Source data:
------------------------------

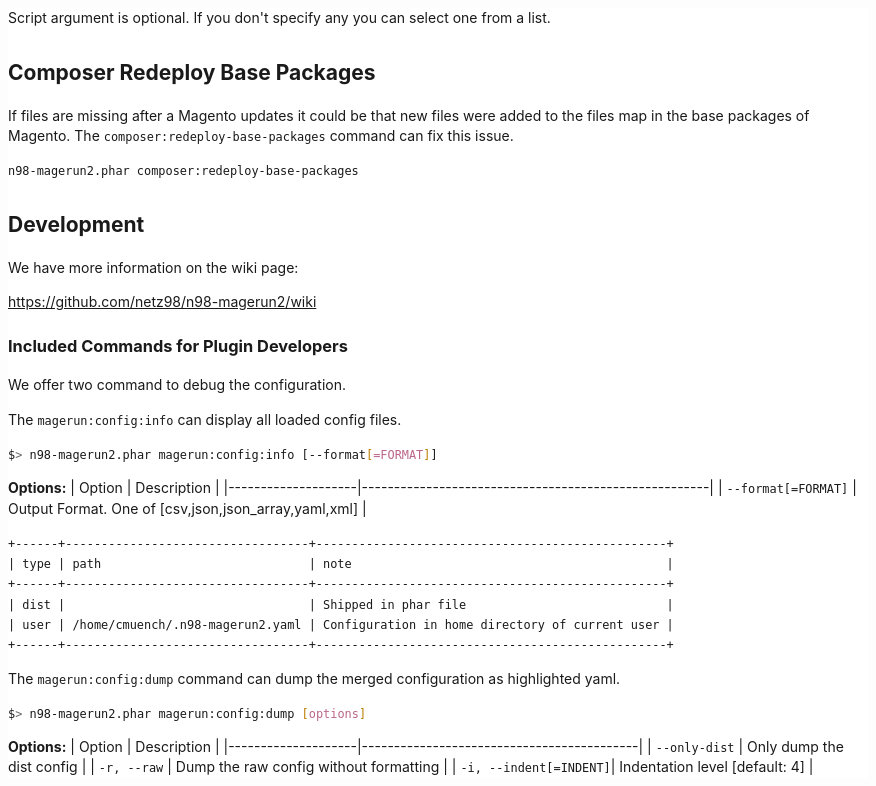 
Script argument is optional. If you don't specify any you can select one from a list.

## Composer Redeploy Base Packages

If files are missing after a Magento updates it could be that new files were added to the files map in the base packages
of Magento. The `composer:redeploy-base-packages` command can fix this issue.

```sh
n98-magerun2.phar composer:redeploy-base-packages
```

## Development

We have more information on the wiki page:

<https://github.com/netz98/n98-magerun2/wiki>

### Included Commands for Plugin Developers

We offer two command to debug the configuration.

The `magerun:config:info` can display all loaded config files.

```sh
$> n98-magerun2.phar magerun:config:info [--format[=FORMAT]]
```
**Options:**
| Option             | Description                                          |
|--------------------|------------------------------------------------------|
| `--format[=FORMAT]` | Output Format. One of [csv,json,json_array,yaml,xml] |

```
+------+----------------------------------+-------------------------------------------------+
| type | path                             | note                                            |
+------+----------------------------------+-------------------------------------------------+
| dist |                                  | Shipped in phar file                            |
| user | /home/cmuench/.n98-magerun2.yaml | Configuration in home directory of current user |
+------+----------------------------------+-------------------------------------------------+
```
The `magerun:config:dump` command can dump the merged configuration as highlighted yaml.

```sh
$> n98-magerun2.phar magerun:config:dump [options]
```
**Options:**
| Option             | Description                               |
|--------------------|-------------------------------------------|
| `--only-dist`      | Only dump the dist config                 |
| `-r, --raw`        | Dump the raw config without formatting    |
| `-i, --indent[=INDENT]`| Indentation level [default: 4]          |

------------------------------

● WHAT YOU WILL DO:
In the copy, include every line of the entries above exactly and none of the pictures.

● RESPONSE TO THIS TASK:
Script argument is optional. If you don't specify any you can select one from a list.

## Composer Redeploy Base Packages

If files are missing after a Magento updates it could be that new files were added to the files map in the base packages
of Magento. The `composer:redeploy-base-packages` command can fix this issue.

```sh
n98-magerun2.phar composer:redeploy-base-packages
```

## Development

We have more information on the wiki page:

<https://github.com/netz98/n98-magerun2/wiki>

### Included Commands for Plugin Developers

We offer two command to debug the configuration.

The `magerun:config:info` can display all loaded config files.

```sh
$> n98-magerun2.phar magerun:config:info [--format[=FORMAT]]
```
**Options:**
| Option             | Description                                          |
|--------------------|------------------------------------------------------|
| `--format[=FORMAT]` | Output Format. One of [csv,json,json_array,yaml,xml] |

```
+------+----------------------------------+-------------------------------------------------+
| type | path                             | note                                            |
+------+----------------------------------+-------------------------------------------------+
| dist |                                  | Shipped in phar file                            |
| user | /home/cmuench/.n98-magerun2.yaml | Configuration in home directory of current user |
+------+----------------------------------+-------------------------------------------------+
```
The `magerun:config:dump` command can dump the merged configuration as highlighted yaml.

```sh
$> n98-magerun2.phar magerun:config:dump [options]
```
**Options:**
| Option             | Description                               |
|--------------------|-------------------------------------------|
| `--only-dist`      | Only dump the dist config                 |
| `-r, --raw`        | Dump the raw config without formatting    |
| `-i, --indent[=INDENT]`| Indentation level [default: 4]          |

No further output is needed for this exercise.